# Task details:
Each entry is to be given again word for word; images are dropped.

# Data extracts:
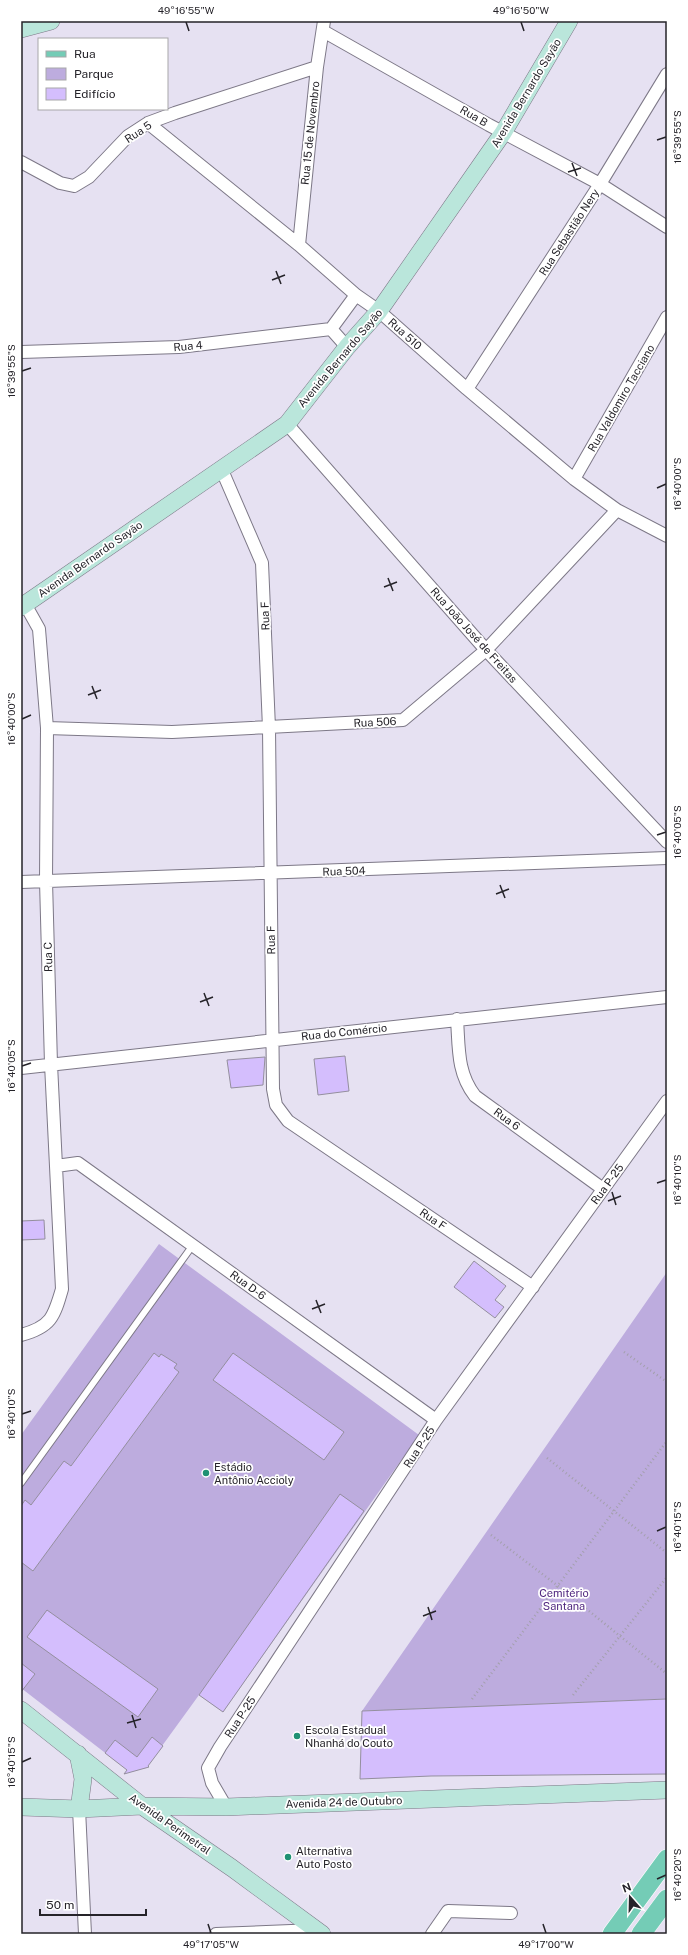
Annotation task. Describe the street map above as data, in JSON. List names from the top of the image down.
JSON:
{
  "streets": {
    "street": [
      "Avenida Bernardo Sayão",
      "Rua B",
      "Rua 5",
      "Rua 15 de Novembro",
      "Rua Sebastião Nery",
      "Rua 510",
      "Rua 4",
      "Rua Valdomiro Tacciano",
      "Rua F",
      "Rua João José de Freitas",
      "Rua 506",
      "Rua 504",
      "Rua C",
      "Rua do Comércio",
      "Rua 6",
      "Rua P-25",
      "Rua D-6",
      "Avenida 24 de Outubro",
      "Avenida Perimetral"
    ]
  },
  "crossings": [
    ["Avenida Bernardo Sayão", "Rua B"],
    ["Avenida Bernardo Sayão", "Rua 510"],
    ["Avenida Bernardo Sayão", "Rua F"],
    ["Avenida Bernardo Sayão", "Rua João José de Freitas"],
    ["Avenida Bernardo Sayão", "Rua C"],
    ["Rua B", "Rua 15 de Novembro"],
    ["Rua B", "Rua Sebastião Nery"],
    ["Rua 5", "Rua 15 de Novembro"],
    ["Rua 5", "Rua 510"],
    ["Rua 15 de Novembro", "Rua 510"],
    ["Rua Sebastião Nery", "Rua 510"],
    ["Rua 510", "Rua Valdomiro Tacciano"],
    ["Rua 510", "Rua 506"],
    ["Rua F", "Rua 506"],
    ["Rua F", "Rua 504"],
    ["Rua F", "Rua do Comércio"],
    ["Rua F", "Rua P-25"],
    ["Rua João José de Freitas", "Rua 506"],
    ["Rua 506", "Rua C"],
    ["Rua 504", "Rua C"],
    ["Rua C", "Rua do Comércio"],
    ["Rua C", "Rua D-6"],
    ["Rua do Comércio", "Rua 6"],
    ["Rua 6", "Rua P-25"],
    ["Rua P-25", "Rua D-6"],
    ["Rua P-25", "Avenida 24 de Outubro"],
    ["Avenida 24 de Outubro", "Avenida Perimetral"]
  ],
  "parks": ["Cemitério Santana"],
  "places": ["Estádio Antônio Accioly", "Escola Estadual Nhanhá do Couto", "Alternativa Auto Posto"],
  "legend": ["Rua", "Parque", "Edifício"],
  "scale_bar": "50 m",
  "north": "top",
  "coordinates": [
    "49°16'55\"W",
    "49°16'50\"W",
    "16°39'55\"S",
    "16°40'00\"S",
    "16°40'05\"S",
    "16°40'10\"S",
    "16°40'15\"S",
    "16°40'20\"S",
    "49°17'05\"W",
    "49°17'00\"W"
  ]
}
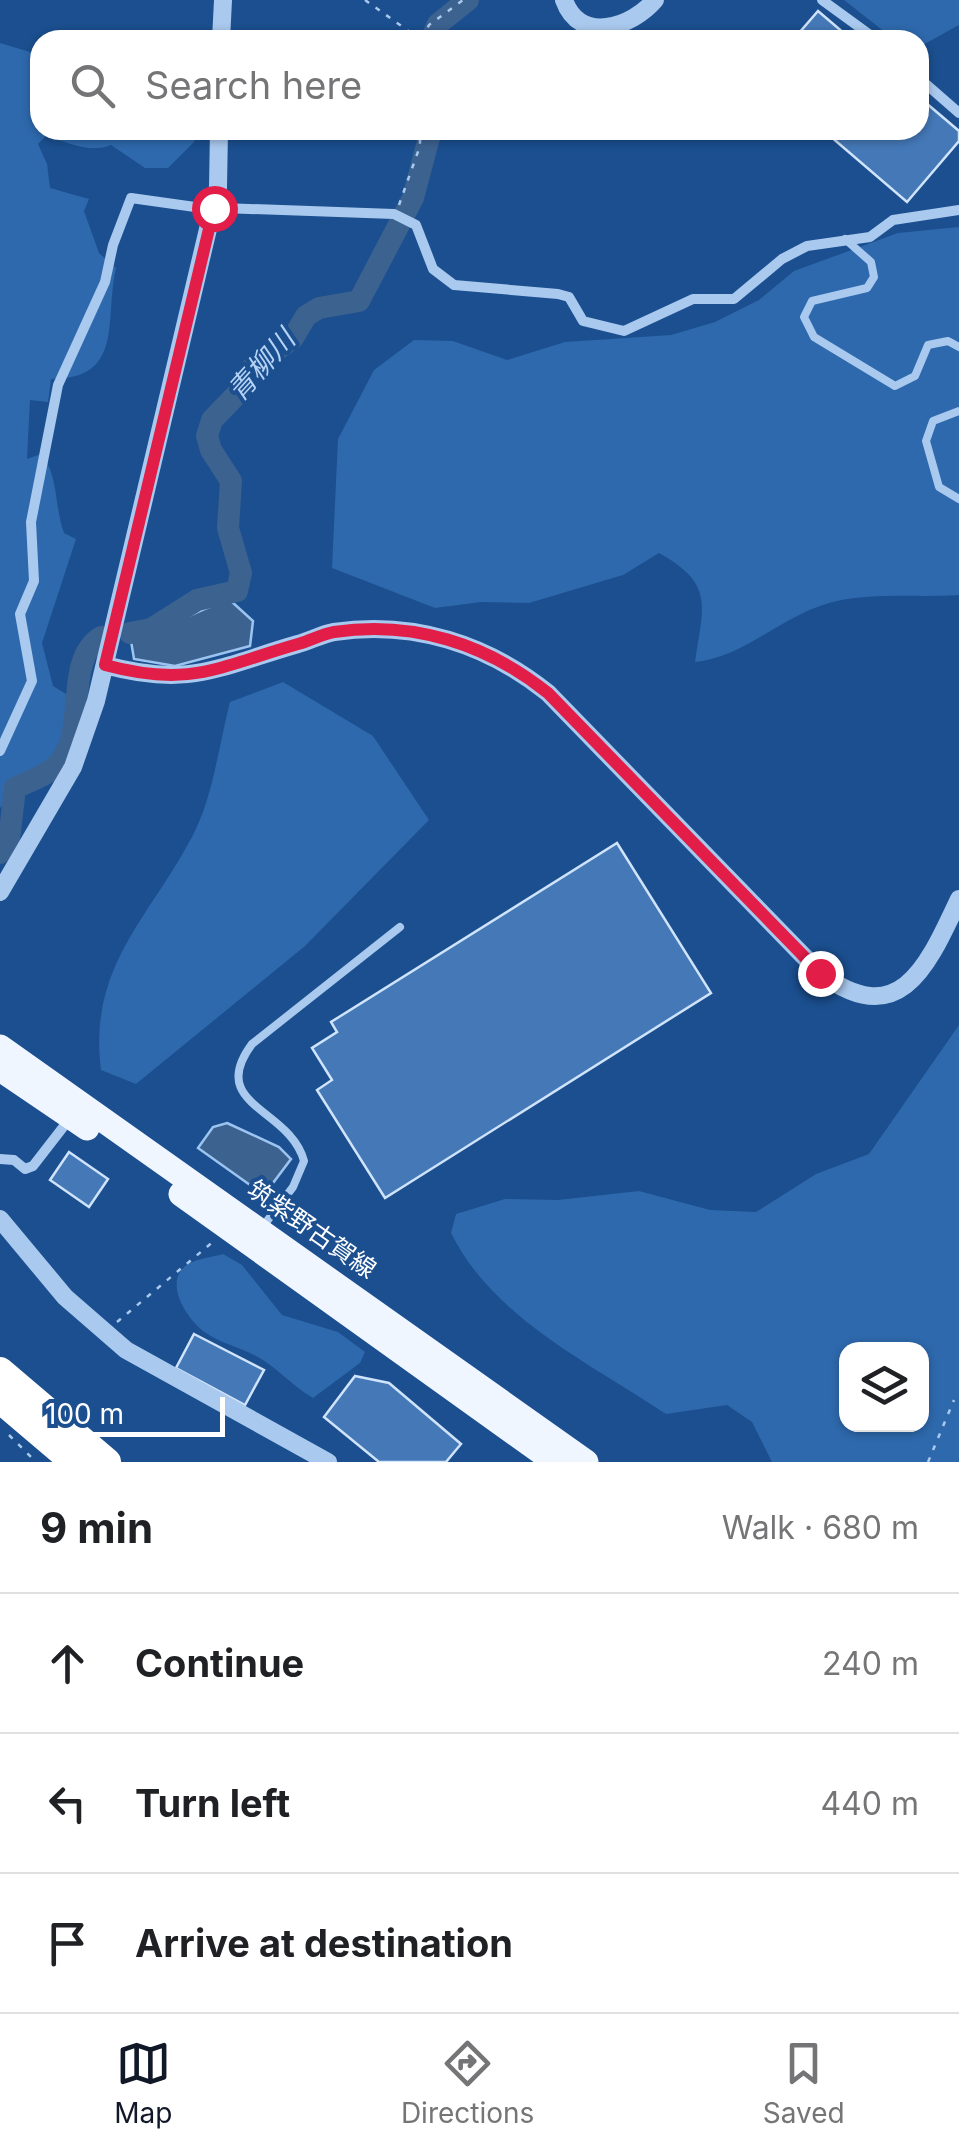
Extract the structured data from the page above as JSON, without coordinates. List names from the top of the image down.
{
  "streets": {
    "main road": ["筑紫野古賀線"]
  },
  "water": ["青柳川"],
  "scale_bar": "100 m",
  "page": {
    "search": "Search here",
    "scale": "100 m",
    "heading": ["9 min", "Walk · 680 m"],
    "list": [
      ["Continue", "240 m"],
      ["Turn left", "440 m"],
      "Arrive at destination"
    ],
    "nav": ["Map", "Directions", "Saved"]
  }
}
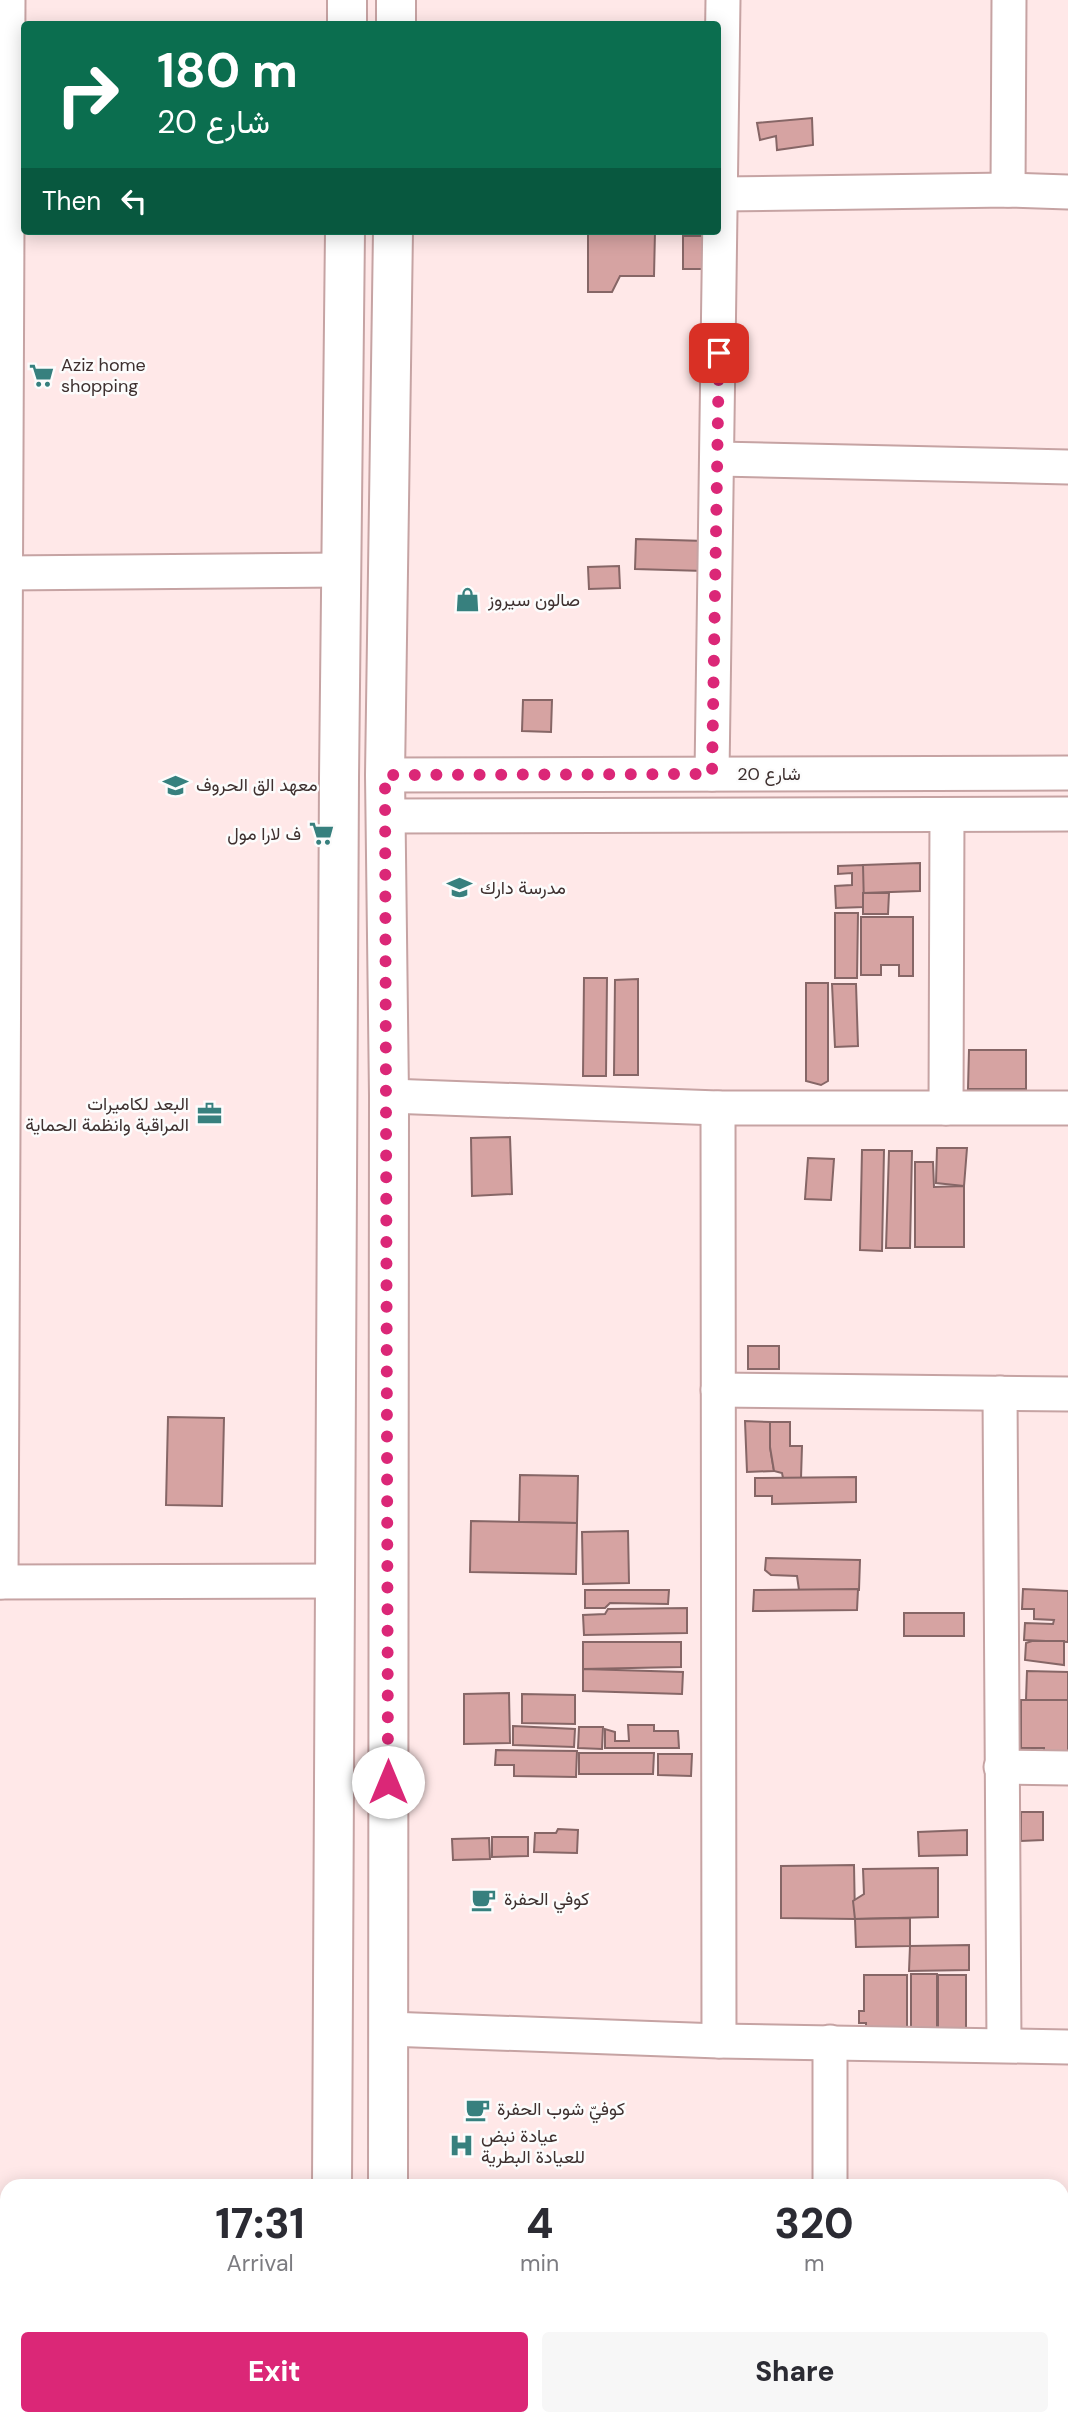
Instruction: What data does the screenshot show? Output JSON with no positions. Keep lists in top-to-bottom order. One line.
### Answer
{"streets":{"street":["شارع 20"]},"places":{"supermarket":["Aziz home shopping","ف لارا مول"],"shop":["صالون سيروز"],"school or university":["معهد الق الحروف","مدرسة دارك"],"office":["البعد لكاميرات المراقبة وانظمة الحماية"],"cafe":["كوفي الحفرة","كوفيّ شوب الحفرة"],"hospital":["عيادة نبض للعيادة البطرية"]},"page":{"turn":["180 m","شارع 20"],"then":"Then","eta":["17:31","Arrival","4","min","320","m"],"buttons":["Exit","Share"]}}
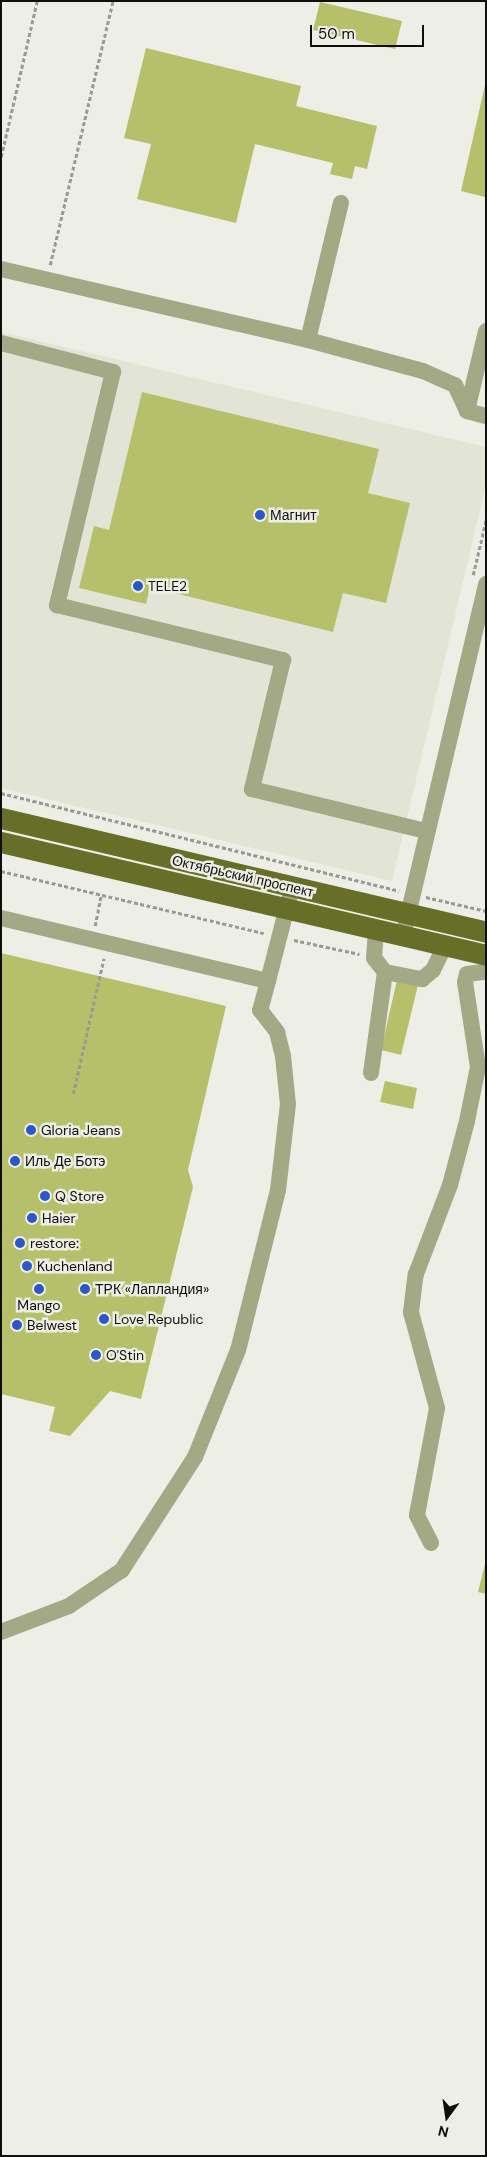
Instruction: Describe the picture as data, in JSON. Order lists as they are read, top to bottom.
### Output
{
  "streets": {
    "main road": ["Октябрьский проспект"]
  },
  "places": [
    "Магнит",
    "TELE2",
    "Gloria Jeans",
    "Иль Де Ботэ",
    "Q Store",
    "Haier",
    "restore:",
    "Kuchenland",
    "Mango",
    "ТРК «Лапландия»",
    "Love Republic",
    "Belwest",
    "O'Stin"
  ],
  "scale_bar": "50 m",
  "north": "bottom"
}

# Written response:
Annotation task. Describe the street map above as data, in JSON. List names from the top of the image down.
JSON:
{
  "streets": {
    "street": [
      "Avenida Bernardo Sayão",
      "Rua B",
      "Rua 5",
      "Rua 15 de Novembro",
      "Rua Sebastião Nery",
      "Rua 510",
      "Rua 4",
      "Rua Valdomiro Tacciano",
      "Rua F",
      "Rua João José de Freitas",
      "Rua 506",
      "Rua 504",
      "Rua C",
      "Rua do Comércio",
      "Rua 6",
      "Rua P-25",
      "Rua D-6",
      "Avenida 24 de Outubro",
      "Avenida Perimetral"
    ]
  },
  "crossings": [
    ["Avenida Bernardo Sayão", "Rua B"],
    ["Avenida Bernardo Sayão", "Rua 510"],
    ["Avenida Bernardo Sayão", "Rua F"],
    ["Avenida Bernardo Sayão", "Rua João José de Freitas"],
    ["Avenida Bernardo Sayão", "Rua C"],
    ["Rua B", "Rua 15 de Novembro"],
    ["Rua B", "Rua Sebastião Nery"],
    ["Rua 5", "Rua 15 de Novembro"],
    ["Rua 5", "Rua 510"],
    ["Rua 15 de Novembro", "Rua 510"],
    ["Rua Sebastião Nery", "Rua 510"],
    ["Rua 510", "Rua Valdomiro Tacciano"],
    ["Rua 510", "Rua 506"],
    ["Rua F", "Rua 506"],
    ["Rua F", "Rua 504"],
    ["Rua F", "Rua do Comércio"],
    ["Rua F", "Rua P-25"],
    ["Rua João José de Freitas", "Rua 506"],
    ["Rua 506", "Rua C"],
    ["Rua 504", "Rua C"],
    ["Rua C", "Rua do Comércio"],
    ["Rua C", "Rua D-6"],
    ["Rua do Comércio", "Rua 6"],
    ["Rua 6", "Rua P-25"],
    ["Rua P-25", "Rua D-6"],
    ["Rua P-25", "Avenida 24 de Outubro"],
    ["Avenida 24 de Outubro", "Avenida Perimetral"]
  ],
  "parks": ["Cemitério Santana"],
  "places": ["Estádio Antônio Accioly", "Escola Estadual Nhanhá do Couto", "Alternativa Auto Posto"],
  "legend": ["Rua", "Parque", "Edifício"],
  "scale_bar": "50 m",
  "north": "top",
  "coordinates": [
    "49°16'55\"W",
    "49°16'50\"W",
    "16°39'55\"S",
    "16°40'00\"S",
    "16°40'05\"S",
    "16°40'10\"S",
    "16°40'15\"S",
    "16°40'20\"S",
    "49°17'05\"W",
    "49°17'00\"W"
  ]
}
Extract the structured data from the page above as JSON, without coordinates. List names from the top of the image down.
{
  "streets": {
    "main road": ["筑紫野古賀線"]
  },
  "water": ["青柳川"],
  "scale_bar": "100 m",
  "page": {
    "search": "Search here",
    "scale": "100 m",
    "heading": ["9 min", "Walk · 680 m"],
    "list": [
      ["Continue", "240 m"],
      ["Turn left", "440 m"],
      "Arrive at destination"
    ],
    "nav": ["Map", "Directions", "Saved"]
  }
}
Instruction: What data does the screenshot show? Output JSON with no positions. Keep lists in top-to-bottom order. One line.
### Answer
{"streets":{"street":["شارع 20"]},"places":{"supermarket":["Aziz home shopping","ف لارا مول"],"shop":["صالون سيروز"],"school or university":["معهد الق الحروف","مدرسة دارك"],"office":["البعد لكاميرات المراقبة وانظمة الحماية"],"cafe":["كوفي الحفرة","كوفيّ شوب الحفرة"],"hospital":["عيادة نبض للعيادة البطرية"]},"page":{"turn":["180 m","شارع 20"],"then":"Then","eta":["17:31","Arrival","4","min","320","m"],"buttons":["Exit","Share"]}}
Instruction: Describe the picture as data, in JSON. Order lists as they are read, top to bottom.
### Output
{
  "streets": {
    "main road": ["Октябрьский проспект"]
  },
  "places": [
    "Магнит",
    "TELE2",
    "Gloria Jeans",
    "Иль Де Ботэ",
    "Q Store",
    "Haier",
    "restore:",
    "Kuchenland",
    "Mango",
    "ТРК «Лапландия»",
    "Love Republic",
    "Belwest",
    "O'Stin"
  ],
  "scale_bar": "50 m",
  "north": "bottom"
}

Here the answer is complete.